⚡ L’essentiel à retenir
- Sean Strickland affronte Anthony Hernandez le 21 février 2026 à Houston dans un combat qui pourrait redéfinir la hiérarchie des poids moyens
- Hernandez arrive avec 8 victoires consécutives et le surnom mérité de “l’American Chimaev”
- Strickland, ancien champion, revient après une suspension controversée et deux défaites face à Du Plessis
- Le vainqueur pourrait décrocher un combat éliminatoire pour le titre face à Khamzat Chimaev
- Nate Diaz annonce son retour pour réclamer la ceinture BMF qu’il estime avoir créée
Samedi prochain à Houston, l’UFC organise bien plus qu’un simple combat. Dans l’octogone du Toyota Center, deux trajectoires opposées vont se percuter violemment : celle d’un ancien champion déchu qui cherche à prouver qu’il mérite encore sa place au sommet, et celle d’un tueur silencieux qui a attendu son heure pendant des années. Sean Strickland contre Anthony “Fluffy” Hernandez, c’est le choc entre l’arrogance assumée et la détermination froide.
Strickland, l’ancien roi sans couronne
Sean Strickland revient dans l’octogone avec quelque chose à prouver. Pas seulement à ses détracteurs, mais surtout à lui-même. L’homme qui a arraché la ceinture des poids moyens à Israel Adesanya en septembre 2023 n’est plus champion depuis un an. Deux défaites consécutives face à Dricus Du Plessis ont refroidi ses ambitions, et une suspension de six mois imposée par la Commission Athlétique du Nevada l’a éloigné des projecteurs.
Cette suspension ? Le résultat d’un geste impulsif lors d’un événement régional à Las Vegas, où Strickland a voulu en découdre avec un combattant adverse alors qu’il était dans le coin de son coéquipier. Typique de “Tarzan” : imprévisible, provocateur, incapable de se taire. Mais derrière cette carapace médiatique se cache un combattant redoutable qui possède l’une des meilleures boxes de la division. À 34 ans, il sait que le temps joue contre lui. Ce combat face à Hernandez n’est pas une simple revanche, c’est une question de survie dans l’élite.

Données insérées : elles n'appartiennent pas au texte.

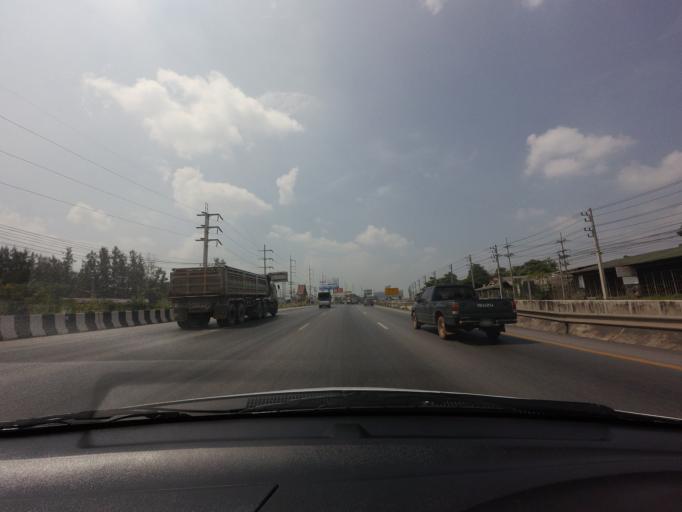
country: TH
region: Nakhon Ratchasima
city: Pak Chong
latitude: 14.6531
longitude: 101.3627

Avec un bilan de 29 victoires pour 7 défaites, Strickland reste classé quatrième chez les poids moyens. Mais les chiffres ne racontent qu’une partie de l’histoire. Ses deux derniers combats contre Du Plessis auraient pu basculer dans l’autre sens. Les décisions unanimes étaient serrées, contestées par beaucoup. L’Américain a perdu son titre, certes, mais pas sa dangerosité.
Hernandez, la machine à broyer
Anthony Hernandez ne ressemble à personne d’autre dans la division des 185 livres. Surnommé “Fluffy” en référence à son physique peu conventionnel pour un athlète de haut niveau, le combattant de 32 ans cache sous cette apparence trompeuse une violence méthodique qui a détruit huit adversaires consécutifs. Huit victoires d’affilée. La deuxième plus longue série active chez les poids moyens, juste derrière le champion Khamzat Chimaev.

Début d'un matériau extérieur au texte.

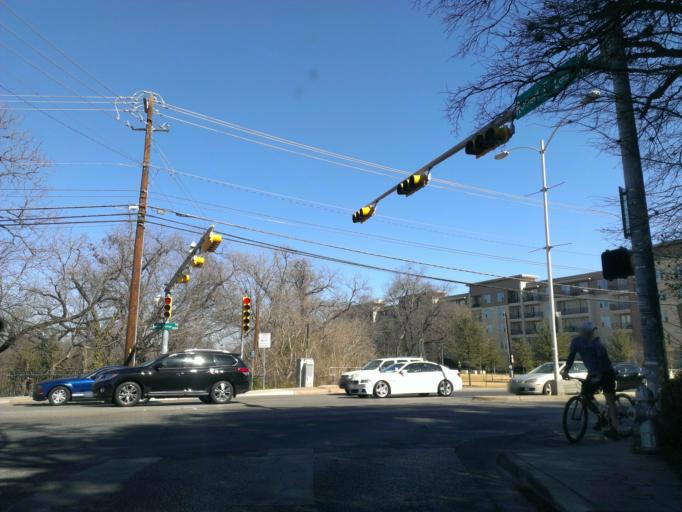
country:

Son secret ? Un pressing incessant, une cardio inhumaine, et une capacité à imposer son rythme même aux meilleurs. Hernandez ne cherche pas le knockout spectaculaire. Il étouffe, il épuise, il brise mentalement. Ses victoires récentes contre Michel Pereira, Roman Kopylov et Edmen Shahbazyan ont toutes suivi le même schéma : domination progressive jusqu’à l’abandon ou l’arrêt de l’arbitre.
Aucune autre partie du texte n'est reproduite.